THE WONDERFUL WINDING STAIRWAY.
And so Gargantua built for his friend Friar John a Monastery greater than the Convent at Bonnivet, and the Convent at Chambourg, and the Convent at Chantilly; for his had nine thousand, three hundred and thirty-two chambers. But its greatest beauty, after all, was a wonderful winding stairway, up which six men-at-arms might ride abreast, with their six lances at rest, to the very top of the Abbey.
[CHAPTER XXII.]
GRANDGOUSIER'S DEATH.—GARGANTUA'S MARRIAGE.—PANTAGRUEL IS BORN.
After the war of the Bunmakers, all the kings and princes and nobles, for hundreds of miles around, came to congratulate the two mighty Giants. It was a time of royal feasting, and the Palace smelt more strongly of old, rich, dead dinners and suppers than ever before. For a whole year, its walls rang with laughter and joyous shouts, and then the kings and princes, nobles and friends, took to horse and returned to their homes, leaving Grandgousier and Gargantua in peace, with the love of all their subjects and the respect of their neighbors, for many happy years, over which there was but one cloud, the death of the kind old Queen Gargamelle. During all these years, more than I can now tell, Grandgousier was, of course, getting old, and at last grew so weak that he was forced to take to his bed.

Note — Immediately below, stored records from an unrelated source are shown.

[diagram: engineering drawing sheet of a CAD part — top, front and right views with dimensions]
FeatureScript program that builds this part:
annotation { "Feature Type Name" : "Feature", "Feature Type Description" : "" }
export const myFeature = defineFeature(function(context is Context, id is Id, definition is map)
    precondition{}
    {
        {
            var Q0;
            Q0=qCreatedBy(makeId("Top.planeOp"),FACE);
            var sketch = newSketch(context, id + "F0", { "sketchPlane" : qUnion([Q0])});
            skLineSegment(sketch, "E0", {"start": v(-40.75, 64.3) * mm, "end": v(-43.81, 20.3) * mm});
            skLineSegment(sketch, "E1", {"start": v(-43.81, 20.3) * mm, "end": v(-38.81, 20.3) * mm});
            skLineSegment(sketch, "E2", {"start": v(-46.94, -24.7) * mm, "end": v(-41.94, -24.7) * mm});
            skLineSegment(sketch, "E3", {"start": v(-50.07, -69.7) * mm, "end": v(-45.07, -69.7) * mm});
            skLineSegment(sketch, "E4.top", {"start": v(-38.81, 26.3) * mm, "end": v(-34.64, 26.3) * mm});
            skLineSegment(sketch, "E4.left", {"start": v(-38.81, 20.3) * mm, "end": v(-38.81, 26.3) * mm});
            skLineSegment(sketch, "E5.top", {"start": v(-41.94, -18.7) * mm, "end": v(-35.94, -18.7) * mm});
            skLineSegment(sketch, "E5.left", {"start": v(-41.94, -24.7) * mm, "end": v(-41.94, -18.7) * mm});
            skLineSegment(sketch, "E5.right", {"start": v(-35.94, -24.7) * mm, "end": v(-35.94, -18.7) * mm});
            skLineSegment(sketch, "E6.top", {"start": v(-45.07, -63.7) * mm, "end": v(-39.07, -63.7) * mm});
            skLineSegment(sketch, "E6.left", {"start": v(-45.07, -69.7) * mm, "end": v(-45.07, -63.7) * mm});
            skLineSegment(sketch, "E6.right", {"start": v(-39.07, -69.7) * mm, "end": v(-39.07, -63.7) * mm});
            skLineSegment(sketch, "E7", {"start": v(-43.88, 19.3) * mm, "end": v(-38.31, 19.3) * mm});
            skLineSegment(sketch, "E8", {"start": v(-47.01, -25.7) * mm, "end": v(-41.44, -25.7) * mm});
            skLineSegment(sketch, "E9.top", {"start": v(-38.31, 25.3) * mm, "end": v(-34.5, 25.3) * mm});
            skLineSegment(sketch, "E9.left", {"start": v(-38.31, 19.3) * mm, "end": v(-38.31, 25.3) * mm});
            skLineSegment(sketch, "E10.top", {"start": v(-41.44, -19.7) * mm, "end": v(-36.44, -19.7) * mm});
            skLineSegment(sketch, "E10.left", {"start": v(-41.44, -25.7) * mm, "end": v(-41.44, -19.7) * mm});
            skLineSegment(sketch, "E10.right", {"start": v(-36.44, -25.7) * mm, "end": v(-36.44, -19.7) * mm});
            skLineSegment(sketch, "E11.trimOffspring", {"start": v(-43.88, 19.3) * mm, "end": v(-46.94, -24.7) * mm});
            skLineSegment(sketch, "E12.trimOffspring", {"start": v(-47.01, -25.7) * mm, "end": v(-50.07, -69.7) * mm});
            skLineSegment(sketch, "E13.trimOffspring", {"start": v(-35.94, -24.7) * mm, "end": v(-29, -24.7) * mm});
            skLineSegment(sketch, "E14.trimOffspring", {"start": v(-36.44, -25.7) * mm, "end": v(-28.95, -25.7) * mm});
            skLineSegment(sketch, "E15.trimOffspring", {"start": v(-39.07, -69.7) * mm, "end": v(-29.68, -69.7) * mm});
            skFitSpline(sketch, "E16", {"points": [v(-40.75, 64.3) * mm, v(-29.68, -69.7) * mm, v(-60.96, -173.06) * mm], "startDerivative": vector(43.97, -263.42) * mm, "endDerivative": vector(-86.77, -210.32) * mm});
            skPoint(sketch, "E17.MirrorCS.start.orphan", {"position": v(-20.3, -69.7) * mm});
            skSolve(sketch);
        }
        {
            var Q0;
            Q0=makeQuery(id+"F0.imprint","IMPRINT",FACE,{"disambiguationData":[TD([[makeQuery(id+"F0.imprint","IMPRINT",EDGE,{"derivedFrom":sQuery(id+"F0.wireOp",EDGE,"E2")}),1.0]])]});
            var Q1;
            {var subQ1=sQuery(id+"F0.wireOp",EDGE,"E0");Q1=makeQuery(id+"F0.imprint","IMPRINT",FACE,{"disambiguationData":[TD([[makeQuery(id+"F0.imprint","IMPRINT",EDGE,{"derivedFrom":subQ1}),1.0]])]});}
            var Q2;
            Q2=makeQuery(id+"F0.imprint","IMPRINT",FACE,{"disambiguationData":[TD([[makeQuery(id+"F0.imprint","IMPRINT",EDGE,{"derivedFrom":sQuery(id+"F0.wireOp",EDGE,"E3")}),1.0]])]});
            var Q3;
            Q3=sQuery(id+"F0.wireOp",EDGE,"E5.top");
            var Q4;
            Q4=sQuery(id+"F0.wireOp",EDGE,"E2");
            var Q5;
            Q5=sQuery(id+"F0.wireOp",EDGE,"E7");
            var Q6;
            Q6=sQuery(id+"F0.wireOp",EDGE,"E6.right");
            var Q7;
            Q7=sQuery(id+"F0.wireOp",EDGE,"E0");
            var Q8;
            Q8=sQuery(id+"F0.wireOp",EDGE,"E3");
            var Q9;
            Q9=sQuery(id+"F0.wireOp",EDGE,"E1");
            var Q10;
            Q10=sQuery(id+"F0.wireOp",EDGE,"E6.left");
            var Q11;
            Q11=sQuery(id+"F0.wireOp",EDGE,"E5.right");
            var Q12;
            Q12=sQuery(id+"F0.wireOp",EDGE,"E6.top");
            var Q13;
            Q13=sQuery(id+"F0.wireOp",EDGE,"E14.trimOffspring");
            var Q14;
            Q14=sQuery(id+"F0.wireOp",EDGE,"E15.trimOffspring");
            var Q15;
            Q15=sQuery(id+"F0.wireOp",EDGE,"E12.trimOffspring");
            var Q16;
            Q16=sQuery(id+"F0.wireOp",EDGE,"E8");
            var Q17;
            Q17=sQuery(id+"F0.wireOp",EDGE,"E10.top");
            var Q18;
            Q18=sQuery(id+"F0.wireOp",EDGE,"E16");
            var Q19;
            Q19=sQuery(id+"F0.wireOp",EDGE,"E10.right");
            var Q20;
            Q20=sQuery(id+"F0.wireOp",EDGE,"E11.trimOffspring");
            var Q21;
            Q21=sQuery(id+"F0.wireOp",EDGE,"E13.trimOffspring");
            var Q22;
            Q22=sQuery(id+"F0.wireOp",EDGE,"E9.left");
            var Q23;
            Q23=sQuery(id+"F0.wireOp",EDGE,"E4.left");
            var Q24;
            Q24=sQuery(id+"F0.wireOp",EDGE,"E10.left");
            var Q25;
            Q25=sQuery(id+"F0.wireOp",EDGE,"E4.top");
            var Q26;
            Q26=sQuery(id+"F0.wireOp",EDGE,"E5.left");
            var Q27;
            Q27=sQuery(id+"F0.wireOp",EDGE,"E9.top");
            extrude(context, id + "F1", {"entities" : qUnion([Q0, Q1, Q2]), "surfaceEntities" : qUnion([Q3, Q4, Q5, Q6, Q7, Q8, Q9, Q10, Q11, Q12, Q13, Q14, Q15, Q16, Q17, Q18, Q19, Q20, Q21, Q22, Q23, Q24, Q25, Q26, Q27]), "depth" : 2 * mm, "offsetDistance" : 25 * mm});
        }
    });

"Gargantua, my boy, thou art already getting on in years," the old man said one day, after a fit of weakness, when he felt that he could not long live. "Why dost thou not marry, my son?"
"To tell the truth, Father, I have never once thought of marrying. Thou hast been so good to me that thou hast driven all thoughts of women away from me. Yet, if thou sayest the word, then shall I seek a wife."